Based on domain knowledge I know that when the eval_metric (evaluated on the training data) goes above a certain value xgboost is overfitting. And I would like to just take the fitted model at that specific number of rounds and not proceed further.
What would be the best way to achieve this ?
It would be somewhat in line with the early stopping criteria but not exactly.
Alternately, if there is a possibility to get the model from an intermediate round ?
Here is an example to better explain by question. (Using the toy example that comes with xgboost help docs and using the default eval_metric)
library(xgboost)
data(agaricus.train, package='xgboost')
train <- agaricus.train
bstSparse <- xgboost(data = train$data, label = train$label, max.depth = 2, eta = 1, nthread = 2, nround = 5, objective = "binary:logistic")
Here is the output
[0] train-error:0.046522
[1] train-error:0.022263
[2] train-error:0.007063
[3] train-error:0.015200
[4] train-error:0.007063
Now lets say from domain knowledge I know that once the train error goes below 0.015 (third round in this case), any further rounds only lead to over fitting.
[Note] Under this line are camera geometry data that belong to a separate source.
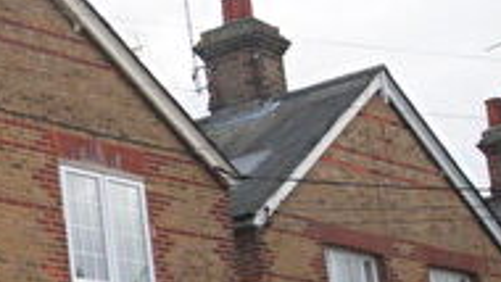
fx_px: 1461
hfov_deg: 16.7
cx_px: -359
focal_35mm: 110
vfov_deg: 11.0
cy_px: 229
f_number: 5.6
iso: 140
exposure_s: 1/125
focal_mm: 19
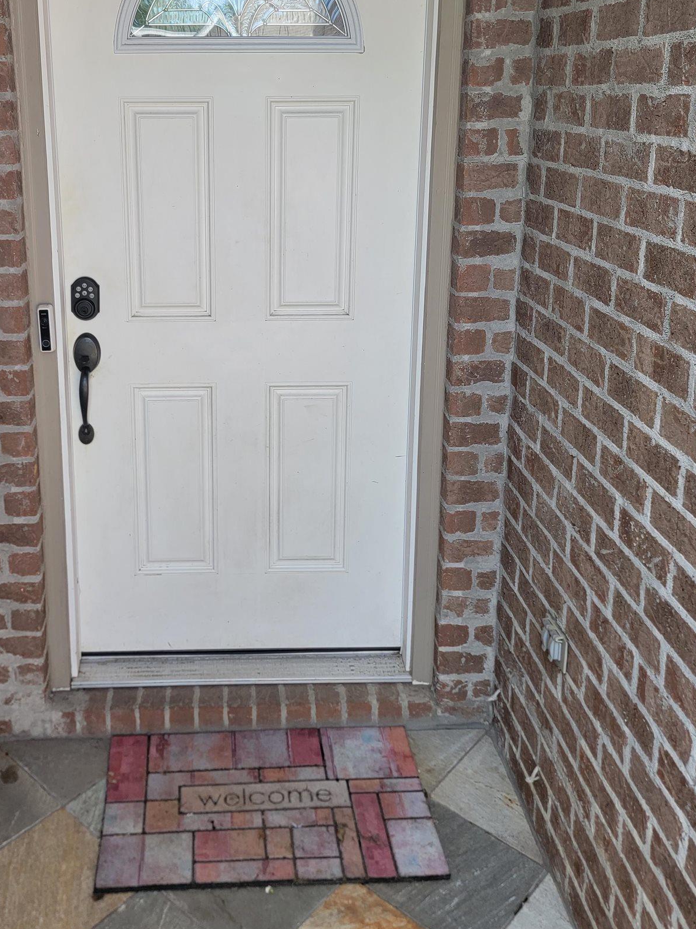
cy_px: 305
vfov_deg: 51.6
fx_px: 938
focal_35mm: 35
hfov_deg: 40.4
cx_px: 261
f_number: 1.8
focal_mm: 6.7
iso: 40
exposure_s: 1/120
How would I stop the training process after the third round and get hold of the trained model to use it for prediction over a different dataset ?
I need to run the training process over many different datasets and I have no sense of how many rounds it might take to train to get the error below a fixed number, hence I can't set the nrounds argument to a predetermined value. Only intuition I have is that once the training error goes below a number I need to stop further training rounds.